> [CONSIGNE]: Poursuivez, s'il vous plaît, le passage ci-dessous sur les guitaristes de blues et de fingerpicking, en reprenant juste après sa dernière phrase.

J.S. : C’est le vieux blues acoustique qui m’a donné envie d’acheter une guitare. J’ai rencontré Stefan Grossman par hasard, quand j’avais 16 ans. Grâce à lui, j’ai découvert tout un univers que je ne connaissais pas du tout à l’époque. En particulier des gens comme le Reverend Gary Davis, Big Bill Broonzy, Mississippi John Hurt, Blind Lemon Jefferson, Blind Boy Fuller et tant d’autres. Tous ces musiciens jouaient ce qu’on appelle du ragtime blues, une technique de picking qui permet, avec une guitare, d’imiter le piano du ragtime et du piano stride. Des musiques en vogue dans les années ‘20. Sur « Big Deal » on peut sentir l’influence de Big Bill Broonzy, le musicien que j’aime le plus chez les guitaristes. J’adore le son qu’il a. J’ai joué quelques uns de ses titres dans les concerts en streaming et je me suis rendu compte à quel point j’étais sensible à sa musique et à son jeu de guitare. Quand j’entends Big Bill maintenant, j’ai encore des frissons, comme la première fois que je l’ai découvert. Du coup j’ai tenu à lui rendre hommage. Je ne l’avais encore jamais fait. Et j’ai écrit « Big Deal », un hommage à Big Bill principalement, mais aussi au Reverend Gary Davis. Ce titre est un jeu de mot sur Big Bill-Big Deal.

Fingerpicking, Skip James, Blues Print
J.S. : Ces musiciens ont créé le système de fingerpicking qui a été en vogue dans les années 20 et au-delà, puisqu’il a traversé toutes les périodes. C’est une technique qui est toujours en vogue aujourd’hui. De nombreux musiciens l’utilisent, des guitaristes de tous styles d’ailleurs, pas seulement les guitaristes acoustiques. En tout cas, ceux que j’ai cités ont tout inventé et on peut y ajouter Robert Johnson que j’aime beaucoup. Dans son répertoire, il y a aussi ce mélange de blues et de rags. Je citerai aussi Skip James, j’aime bien ce type de personnage… Quand on l’écoute, on est parfois loin du blues traditionnel. Il avait une manière très personnelle de jouer de la guitare et de chanter. C’est vraiment étonnant et j’ai toujours été fort séduit par sa musique, du fait sans doute de sa différence. Quand on l’écoute, il y a une dimension frénétique. Dans un morceau comme « I’m So Glad » par exemple, il y a une tension qui monte, tant dans sa voix que dans son jeu de guitare. Il ne suivait pas toujours le schéma du blues classique en 12 mesures. C’était un innovateur et sa musique est moins blues que celle de Robert Johnson par exemple. Je lui rend hommage avec « Blues Print », dans une ambiance très bluesy et un peu mystérieuse en première partie, avec une 2ème partie qui tend un peu vers l’esprit de « I’m So Glad»…

Jacques Stotzem © Robert Hansenne
Jacques Stotzem © Robert Sacre

Chet Atkins, Merle Travis, Stefan Grossman, …
J.S. : Il y a d’autres musiciens qui m’ont inspiré, des blancs comme Chet Atkins et Merle Travis, entre autres. Ils ont marqué l’histoire du fingerpicking et sont arrivés après tous ces bluesmen qu’ils ont certainement écoutés, reprenant cette technique innovante qu’ils ont commercialisée dans la veine « country music ». Je pense que si les musiciens ne se côtoyaient pas beaucoup à l’époque, ségrégation raciale oblige, je suis par contre sûr que Travis a dû écouter le Reverend Gary Davis, Big Bill Broonzy et les autres. Ce n’est pas possible autrement, il y a trop de similitudes à la fois dans les grilles d’accords mais aussi dans l’esprit de la musique… Et il est vrai que Atkins et Travis ont développé cette variante country. Evidemment, quand on est guitariste à une époque donnée, on reçoit tout ce qu’il y a eu avant, des écoles se sont créées… Et ces deux-là ont influencé tous les guitaristes de fingerpicking. Quant à Stefan Grossman, il se définit comme un témoin des bluesmen qu’il a côtoyés personnellement, comme Son House, Reverend Gary Davis, Mississippi John Hurt. A une époque, il a été leur porte-parole. Il les a fait re-découvrir, grâce à sa compagnie de disques Kicking Mule d’abord. Puis il a fondé une firme de vidéos et de DVDs où on peut trouver de véritables perles avec ces pionniers. Il a beaucoup de matériel de Gary Davis car il a pris des cours de guitare chez lui. Il a des vidéos qu’il rend publiques en tant que représentant de ces vieux bluesmen. Après l’avoir entendu, j’ai acheté ma première guitare et je n’ai jamais plus arrêté de jouer. Au Festival International de guitare de Liège en mars 1997, on a même joué ensemble. J’ai gardé un bon contact avec lui, encore maintenant.

> [LIGNES EXTRAITES]:
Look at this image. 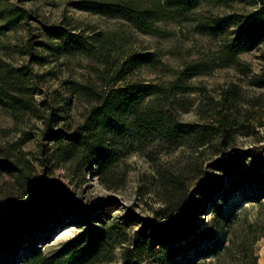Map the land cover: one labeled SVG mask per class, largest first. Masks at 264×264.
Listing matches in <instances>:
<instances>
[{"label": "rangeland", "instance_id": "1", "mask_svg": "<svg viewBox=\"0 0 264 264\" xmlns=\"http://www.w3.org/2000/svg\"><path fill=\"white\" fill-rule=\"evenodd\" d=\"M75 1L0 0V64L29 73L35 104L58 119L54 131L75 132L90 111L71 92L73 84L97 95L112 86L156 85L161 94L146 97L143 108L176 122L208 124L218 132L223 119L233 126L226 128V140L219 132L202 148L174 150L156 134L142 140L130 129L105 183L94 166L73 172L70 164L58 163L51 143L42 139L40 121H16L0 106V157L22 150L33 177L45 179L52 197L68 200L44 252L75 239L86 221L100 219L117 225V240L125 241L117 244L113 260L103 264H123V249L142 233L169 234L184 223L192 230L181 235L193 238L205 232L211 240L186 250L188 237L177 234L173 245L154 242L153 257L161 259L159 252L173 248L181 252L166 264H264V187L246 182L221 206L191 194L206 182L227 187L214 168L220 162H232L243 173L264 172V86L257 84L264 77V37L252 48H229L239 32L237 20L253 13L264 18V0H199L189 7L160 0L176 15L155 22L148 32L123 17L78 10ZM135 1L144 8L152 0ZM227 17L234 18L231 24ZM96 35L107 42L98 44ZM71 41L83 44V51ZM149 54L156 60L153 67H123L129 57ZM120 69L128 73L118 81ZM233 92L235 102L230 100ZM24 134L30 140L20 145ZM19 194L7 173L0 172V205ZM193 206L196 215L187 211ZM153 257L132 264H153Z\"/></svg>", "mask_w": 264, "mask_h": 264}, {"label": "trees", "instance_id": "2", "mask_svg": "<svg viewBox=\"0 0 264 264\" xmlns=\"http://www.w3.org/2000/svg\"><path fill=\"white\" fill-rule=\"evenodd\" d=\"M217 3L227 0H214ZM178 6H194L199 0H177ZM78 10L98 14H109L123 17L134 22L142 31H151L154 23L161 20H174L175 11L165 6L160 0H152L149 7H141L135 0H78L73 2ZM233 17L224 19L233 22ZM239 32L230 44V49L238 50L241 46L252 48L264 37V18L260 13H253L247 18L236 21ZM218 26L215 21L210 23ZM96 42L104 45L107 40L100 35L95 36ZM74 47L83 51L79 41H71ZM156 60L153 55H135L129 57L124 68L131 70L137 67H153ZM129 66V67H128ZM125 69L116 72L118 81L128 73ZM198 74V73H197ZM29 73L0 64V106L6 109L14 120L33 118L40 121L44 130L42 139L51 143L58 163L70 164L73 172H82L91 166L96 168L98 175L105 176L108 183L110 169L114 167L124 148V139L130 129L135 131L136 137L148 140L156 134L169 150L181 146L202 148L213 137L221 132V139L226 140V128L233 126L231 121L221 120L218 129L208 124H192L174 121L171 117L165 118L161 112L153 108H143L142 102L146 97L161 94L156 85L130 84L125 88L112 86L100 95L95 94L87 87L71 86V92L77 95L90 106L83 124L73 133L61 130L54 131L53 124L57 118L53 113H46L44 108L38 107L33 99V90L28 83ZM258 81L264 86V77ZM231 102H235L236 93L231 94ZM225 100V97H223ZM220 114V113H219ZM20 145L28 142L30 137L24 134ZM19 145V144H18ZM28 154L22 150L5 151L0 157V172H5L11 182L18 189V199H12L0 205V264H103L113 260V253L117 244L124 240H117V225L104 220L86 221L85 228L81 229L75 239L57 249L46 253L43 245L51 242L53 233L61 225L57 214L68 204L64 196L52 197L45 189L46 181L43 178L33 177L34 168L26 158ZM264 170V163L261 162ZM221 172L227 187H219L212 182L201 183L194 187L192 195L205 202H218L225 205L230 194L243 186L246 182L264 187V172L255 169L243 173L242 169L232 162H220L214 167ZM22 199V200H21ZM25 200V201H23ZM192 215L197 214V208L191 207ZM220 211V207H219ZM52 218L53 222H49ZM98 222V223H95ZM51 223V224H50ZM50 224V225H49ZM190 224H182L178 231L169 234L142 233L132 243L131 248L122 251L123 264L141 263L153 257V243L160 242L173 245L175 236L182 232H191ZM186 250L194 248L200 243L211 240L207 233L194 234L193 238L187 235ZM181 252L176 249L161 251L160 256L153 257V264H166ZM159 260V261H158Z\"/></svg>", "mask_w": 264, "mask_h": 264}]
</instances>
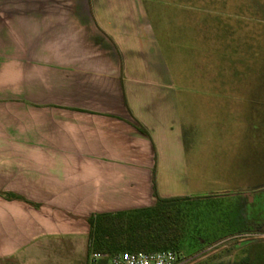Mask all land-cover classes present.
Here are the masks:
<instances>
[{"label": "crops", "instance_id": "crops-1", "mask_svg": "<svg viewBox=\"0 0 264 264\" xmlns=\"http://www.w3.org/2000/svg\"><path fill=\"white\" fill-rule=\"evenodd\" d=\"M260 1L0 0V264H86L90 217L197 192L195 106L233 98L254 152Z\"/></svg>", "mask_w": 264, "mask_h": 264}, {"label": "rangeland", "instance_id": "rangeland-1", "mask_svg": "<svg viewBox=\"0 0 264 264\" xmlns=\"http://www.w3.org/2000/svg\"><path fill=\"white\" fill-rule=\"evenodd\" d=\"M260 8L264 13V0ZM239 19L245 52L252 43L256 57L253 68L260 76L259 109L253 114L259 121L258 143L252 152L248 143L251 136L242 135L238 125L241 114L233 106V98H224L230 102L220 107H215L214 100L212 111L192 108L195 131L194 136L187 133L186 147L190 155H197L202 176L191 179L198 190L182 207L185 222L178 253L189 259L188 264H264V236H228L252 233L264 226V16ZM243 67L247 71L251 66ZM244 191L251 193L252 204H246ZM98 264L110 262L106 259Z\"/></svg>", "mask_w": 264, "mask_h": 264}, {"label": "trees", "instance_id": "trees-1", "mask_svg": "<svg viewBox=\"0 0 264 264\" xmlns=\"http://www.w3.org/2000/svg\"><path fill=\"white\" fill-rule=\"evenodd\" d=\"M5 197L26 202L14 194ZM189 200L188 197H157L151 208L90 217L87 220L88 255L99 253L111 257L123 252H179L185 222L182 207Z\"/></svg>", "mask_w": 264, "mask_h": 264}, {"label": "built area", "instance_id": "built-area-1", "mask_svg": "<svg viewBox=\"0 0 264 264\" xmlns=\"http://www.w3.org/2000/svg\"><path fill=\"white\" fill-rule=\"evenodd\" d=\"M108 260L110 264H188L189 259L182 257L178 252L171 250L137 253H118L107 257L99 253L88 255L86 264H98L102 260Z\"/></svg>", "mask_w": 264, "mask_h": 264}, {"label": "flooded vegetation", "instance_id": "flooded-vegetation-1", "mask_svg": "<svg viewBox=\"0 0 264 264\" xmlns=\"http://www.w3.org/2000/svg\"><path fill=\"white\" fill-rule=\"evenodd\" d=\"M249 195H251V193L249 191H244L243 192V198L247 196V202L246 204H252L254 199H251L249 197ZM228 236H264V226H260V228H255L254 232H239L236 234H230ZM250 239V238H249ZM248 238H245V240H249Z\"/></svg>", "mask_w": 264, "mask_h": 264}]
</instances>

==

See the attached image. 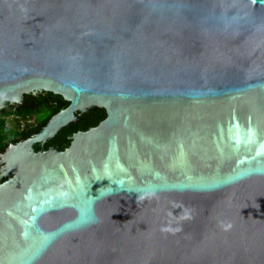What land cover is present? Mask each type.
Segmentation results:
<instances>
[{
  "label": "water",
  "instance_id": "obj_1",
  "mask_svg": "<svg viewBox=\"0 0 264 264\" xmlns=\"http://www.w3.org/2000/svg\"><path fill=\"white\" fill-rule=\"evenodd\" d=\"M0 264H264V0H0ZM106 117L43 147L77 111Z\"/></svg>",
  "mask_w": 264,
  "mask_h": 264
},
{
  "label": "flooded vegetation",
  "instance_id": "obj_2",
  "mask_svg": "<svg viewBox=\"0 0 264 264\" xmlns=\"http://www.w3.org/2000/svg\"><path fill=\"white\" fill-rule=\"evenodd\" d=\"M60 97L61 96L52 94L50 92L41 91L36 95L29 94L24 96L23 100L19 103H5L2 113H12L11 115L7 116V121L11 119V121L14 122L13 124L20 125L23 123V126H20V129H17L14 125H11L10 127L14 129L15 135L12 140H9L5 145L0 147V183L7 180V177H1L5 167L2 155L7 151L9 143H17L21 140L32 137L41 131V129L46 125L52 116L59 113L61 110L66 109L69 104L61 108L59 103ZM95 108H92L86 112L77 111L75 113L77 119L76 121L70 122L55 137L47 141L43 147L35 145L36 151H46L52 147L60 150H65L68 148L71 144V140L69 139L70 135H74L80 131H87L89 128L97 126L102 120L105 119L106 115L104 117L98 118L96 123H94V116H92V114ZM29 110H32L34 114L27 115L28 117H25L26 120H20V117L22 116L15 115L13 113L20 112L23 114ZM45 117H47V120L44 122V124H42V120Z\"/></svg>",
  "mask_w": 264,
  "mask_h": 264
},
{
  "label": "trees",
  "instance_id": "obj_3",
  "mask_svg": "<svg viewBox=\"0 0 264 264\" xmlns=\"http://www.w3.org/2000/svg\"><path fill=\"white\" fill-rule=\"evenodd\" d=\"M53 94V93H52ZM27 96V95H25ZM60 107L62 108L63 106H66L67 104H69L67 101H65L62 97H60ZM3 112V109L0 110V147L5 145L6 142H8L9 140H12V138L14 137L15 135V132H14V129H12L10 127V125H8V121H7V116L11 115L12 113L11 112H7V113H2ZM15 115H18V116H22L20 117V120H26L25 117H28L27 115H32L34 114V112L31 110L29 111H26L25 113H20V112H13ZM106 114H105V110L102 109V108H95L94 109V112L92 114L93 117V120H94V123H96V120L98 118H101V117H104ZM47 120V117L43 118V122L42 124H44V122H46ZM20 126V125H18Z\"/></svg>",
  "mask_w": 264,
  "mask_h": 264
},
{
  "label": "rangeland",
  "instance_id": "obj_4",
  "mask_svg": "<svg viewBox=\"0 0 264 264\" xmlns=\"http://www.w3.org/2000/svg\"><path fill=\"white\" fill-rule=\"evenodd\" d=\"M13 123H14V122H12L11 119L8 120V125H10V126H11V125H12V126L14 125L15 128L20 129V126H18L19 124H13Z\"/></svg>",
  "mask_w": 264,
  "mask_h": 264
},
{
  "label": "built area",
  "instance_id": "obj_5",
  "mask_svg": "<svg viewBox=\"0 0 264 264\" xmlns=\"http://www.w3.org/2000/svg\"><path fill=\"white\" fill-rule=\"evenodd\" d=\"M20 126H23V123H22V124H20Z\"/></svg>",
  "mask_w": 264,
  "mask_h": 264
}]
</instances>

> [RÉPONSE ATTENDUE]:
Et le ragtime? Le piano-stride et Fats Waller, « Pick Me Up »
J.S. : C’est à partir de Grossman que j’ai appris que les vieux bluesmen comme Davis, Big Bill, B. Boy Fuller et d’autres transposaient à la guitare le piano ragtime. Je me suis penché sur ce style que je ne connaissais pas pas non plus et j’ai découvert son représentant emblématique, Scott Joplin. Puis ses émules, qui pratiquaient une musique écrite, non improvisée. J’étais étonné car je ne trouvais pas beaucoup de corrélations entre ce style et celui des bluesmen qui faisaient du ragtime blues. J’ai alors découvert que le ragtime avait évolué vers le stride-piano de Jelly Roll Morton au début du 20è s. Puis Fats Waller (et d’autres) avant 1940 : un style de piano où l’improvisation est mise à l’honneur. J’ai été séduit par Fats Waller qui joue une musique tellement décontractée et swinguante que cela me rappelait à nouveau B.B. Fuller, Davis, Broonzy etc. J’aime beaucoup cette manière très nonchalante de faire et d’interpréter de la musique avec un répertoire qui fait la part belle à la tradition mais aussi à la musique populaire. Un point commun avec Broonzy, avec Mississippi John Hurt, etc. On a parfois du mal à les qualifier de bluesmen car ils sont plus que cela, avec un peu de folk et un peu de chansons populaires dans leur répertoire. Fats Waller était aussi un disciple de ce genre là, et je dois avouer que je l’aime bien. J’ai souhaité lui rendre hommage avec « Pick Me Up ».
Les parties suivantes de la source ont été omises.